SL 추정값이 판정된 후, SLD 추정값이 계산될 수 있다. 먼저, 하나의 프레임 내의 잡음 스펙트럼은 SL 추정값으로부터 제거될 수 있고(dB 단위), 그 결과의 M번째 가장 낮은 값이 계산된다. 그 다음, 그 결과는 버퍼내의 가장 오래된 값이 버려지는 원형 버퍼에 놓여진다. 그 다음, 버퍼 내에서 소정의 시간에 걸처 SLD의 N번째 가장 낮은 값이 판정된다. 그 다음, 그 결과는 출력이 변할 수 있는 속도(예컨대, 슬루 레이트(slew rate))에 대한 제한하에서 SDC 모듈(402)을 설정하기 위해 사용된다. 결과적인 출력 x는 λ=10^x/10에 따른 파워 도메인으로 변환될 수 있다. 그 다음, 최종 λ(즉, 제어 신호)는 CEF 모듈(404)에 의해 사용된다. After the SL estimate is determined, the SLD estimate can be calculated. First, the noise spectrum in one frame can be removed from the SL estimate (in dB), and the Mth lowest value of the result is calculated. The result is then placed in a circular buffer where the oldest value in the buffer is discarded. Then, the Nth lowest value of the SLD is determined over a predetermined time in the buffer. The result is then used to set the SDC module 402 under constraints on the rate at which the output can vary (eg, slew rate). The resulting output x can be transformed into the power domain according to λ = 10 ^{x / 10} . Then, the final λ (ie control signal) is used by the CEF module 404.

예시의 CEF 모듈(404)은 제약에 따르는, 스피치 스펙트럼 및 잡음 스펙트럼을 기초로 이득 마스크를 생성한다. 이러한 제약은 SDC 출력, 즉, SDC 모듈(402)로부터의 제어 신호), 잡음 플로어에 대한 정보, 및 오디오 출력의 컴포넌트가 가청이 되도록 하는 범위에 의해 조절될 수 있다. 결과적으로, 이득 마스크는 최소 SLD 제약, 및 최소 배경 잡음 연속성 제한을 가진 잡음 가청을 최소화하고자 한다.The example CEF module 404 generates a gain mask based on the speech spectrum and the noise spectrum, subject to constraints. This constraint can be adjusted by the range that allows the components of the SDC output, i. As a result, the gain mask seeks to minimize noise audible with minimum SLD constraints, and minimum background noise continuity constraints.

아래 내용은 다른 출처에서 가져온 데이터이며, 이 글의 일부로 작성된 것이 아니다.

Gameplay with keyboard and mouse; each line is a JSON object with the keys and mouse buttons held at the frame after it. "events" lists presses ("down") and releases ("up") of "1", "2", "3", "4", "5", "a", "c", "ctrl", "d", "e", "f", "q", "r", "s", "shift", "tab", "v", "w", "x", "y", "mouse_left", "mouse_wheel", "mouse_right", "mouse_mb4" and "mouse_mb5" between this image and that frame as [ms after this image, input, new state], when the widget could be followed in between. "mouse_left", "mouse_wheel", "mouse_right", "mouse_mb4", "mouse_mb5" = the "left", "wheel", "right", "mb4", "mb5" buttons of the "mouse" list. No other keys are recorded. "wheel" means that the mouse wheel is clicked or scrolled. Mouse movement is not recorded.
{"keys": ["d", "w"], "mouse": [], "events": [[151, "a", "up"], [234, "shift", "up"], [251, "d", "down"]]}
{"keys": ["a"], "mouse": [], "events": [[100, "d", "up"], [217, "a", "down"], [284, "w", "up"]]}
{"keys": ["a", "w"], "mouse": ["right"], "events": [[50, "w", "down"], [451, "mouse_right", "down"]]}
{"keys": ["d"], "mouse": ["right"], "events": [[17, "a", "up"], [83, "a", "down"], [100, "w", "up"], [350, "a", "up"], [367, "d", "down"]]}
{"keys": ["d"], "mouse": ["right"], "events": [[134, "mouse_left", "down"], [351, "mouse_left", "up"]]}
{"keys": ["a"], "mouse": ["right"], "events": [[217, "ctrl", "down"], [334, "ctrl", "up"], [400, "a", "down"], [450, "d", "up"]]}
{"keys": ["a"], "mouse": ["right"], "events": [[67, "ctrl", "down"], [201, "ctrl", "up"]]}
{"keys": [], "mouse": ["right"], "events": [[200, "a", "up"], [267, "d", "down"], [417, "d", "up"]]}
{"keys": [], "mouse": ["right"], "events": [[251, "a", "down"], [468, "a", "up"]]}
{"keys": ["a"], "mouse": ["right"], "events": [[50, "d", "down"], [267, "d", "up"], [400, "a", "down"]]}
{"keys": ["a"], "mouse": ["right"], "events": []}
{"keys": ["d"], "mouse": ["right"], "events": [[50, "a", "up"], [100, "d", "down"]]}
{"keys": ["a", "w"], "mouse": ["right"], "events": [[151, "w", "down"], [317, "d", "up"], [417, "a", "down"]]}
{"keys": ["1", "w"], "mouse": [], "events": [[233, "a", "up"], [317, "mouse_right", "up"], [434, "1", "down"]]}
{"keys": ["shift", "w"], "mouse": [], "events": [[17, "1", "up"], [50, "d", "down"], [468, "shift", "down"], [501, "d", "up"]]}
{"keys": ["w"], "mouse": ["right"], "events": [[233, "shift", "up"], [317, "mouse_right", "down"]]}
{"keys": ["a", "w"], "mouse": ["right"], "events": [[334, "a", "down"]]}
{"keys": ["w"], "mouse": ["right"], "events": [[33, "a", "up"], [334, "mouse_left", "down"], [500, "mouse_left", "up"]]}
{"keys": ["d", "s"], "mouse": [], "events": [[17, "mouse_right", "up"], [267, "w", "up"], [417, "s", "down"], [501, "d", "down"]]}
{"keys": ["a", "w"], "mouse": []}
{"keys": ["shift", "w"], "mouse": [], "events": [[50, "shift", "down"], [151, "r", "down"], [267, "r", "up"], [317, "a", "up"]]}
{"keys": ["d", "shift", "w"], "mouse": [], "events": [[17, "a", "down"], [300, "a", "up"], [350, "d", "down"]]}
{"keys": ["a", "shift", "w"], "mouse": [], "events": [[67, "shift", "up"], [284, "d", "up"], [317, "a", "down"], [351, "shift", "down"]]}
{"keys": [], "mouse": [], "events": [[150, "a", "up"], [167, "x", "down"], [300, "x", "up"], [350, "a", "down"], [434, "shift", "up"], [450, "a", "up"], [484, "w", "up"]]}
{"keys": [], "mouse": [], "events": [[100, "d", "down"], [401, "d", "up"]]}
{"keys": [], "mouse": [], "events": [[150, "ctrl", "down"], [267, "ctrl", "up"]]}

예시의 실시예에서, 이득 마스크의 계산은 위너(Wiener) 필터 접근법을 기초로 한다. 표준 위너 필터 방정식은 아래와 같다.In an example embodiment, the calculation of the gain mask is based on a Wiener filter approach. The standard Wiener filter equation is

여기서 P_s는 스피치 신호 스펙트럼이고, P_n은 (잡음 추정 모듈(310)에 의해 제공된) 잡음 스펙트럼이고, f는 주파수이다. 예시의 실시예에서, Ps는 주 스펙트럼으로부터 P_n을 제거함으로써 유도될 수 있다. 몇몇 실시예에서, 그 결과는 저역 통과 필터를 사용하여 일시적으로 평탄화될 수 있다.Where P _s is the speech signal spectrum, P _n is the noise spectrum (provided by the noise estimation module 310), and f is the frequency. In an exemplary embodiment, Ps can be derived by removing P _n from the main spectrum. In some embodiments, the result can be temporarily flattened using a low pass filter.

신호 손실 왜곡을 줄이는 위너 필터의 수정된 버전(즉, 강화 필터)는 아래와 같이 표현된다.A modified version of the Wiener filter (ie an enhancement filter) that reduces signal loss distortion is expressed as follows.

여기서, γ는 0과 1 사이의 값이다. γ가 낮을수록 신호 손실 왜곡이 더 감소된다. 예시의 실시예에서, 신호 손실 왜곡은 표준 위너 필터가 신소 손실 왜곡을 크게 만들 수 있는 상황에서만 감소될 필요성이 있다. 그러므로, γ는 조절가능하다. 이 팩터 γ는 0과 1사이의 구간 상에 λ, SDC 모듈(402)의 출력을 매핑함으로써 획득될 수 있다. 이것은 γ=min(1,λ/λ₀)와 같은 식을 사용하여 달성될 수 있다. 이러한 경우, λ₀는 최소 허용가능한 SLD에 대응하는 파라미터이다.Where γ is a value between 0 and 1. The lower γ, the more the signal loss distortion is reduced. In an exemplary embodiment, the signal loss distortion needs to be reduced only in situations where the standard Wiener filter can make the burn loss distortion large. Therefore, γ is adjustable. This factor γ can be obtained by mapping the output of the λ, SDC module 402 on the interval between zero and one. This can be accomplished using a formula such as γ = min (1, λ / λ ₀ ). In this case, λ ₀ is a parameter corresponding to the minimum allowable SLD.

수정된 강화 필터는 출력 잡음이 스피치가 활성인 때 증가하는 것으로 인식되어 있는 잡음 변조의 가능성을 증가시킬 수 있다. 결과적으로, 스피치가 활성이 아닐 때 출력 잡음 레벨에 대한 제하늘 설정하는 것이 필요할 수 있다. 이것은 이득 마스크에 대한 하한값(Glb)을 설정함으로써 달성될 수 있다. 예시의 실시예에서, Glb는 λ에 의존할 수 있다. 결과적으로, 필터 방정식은 아래와 같이 표현될 수 있다.The modified reinforcement filter can increase the likelihood of noise modulation that the output noise is perceived to increase when speech is active. As a result, it may be necessary to set an empty level for the output noise level when speech is not active. This can be accomplished by setting a lower limit Glb for the gain mask. In an example embodiment, Glb may depend on λ. As a result, the filter equation can be expressed as follows.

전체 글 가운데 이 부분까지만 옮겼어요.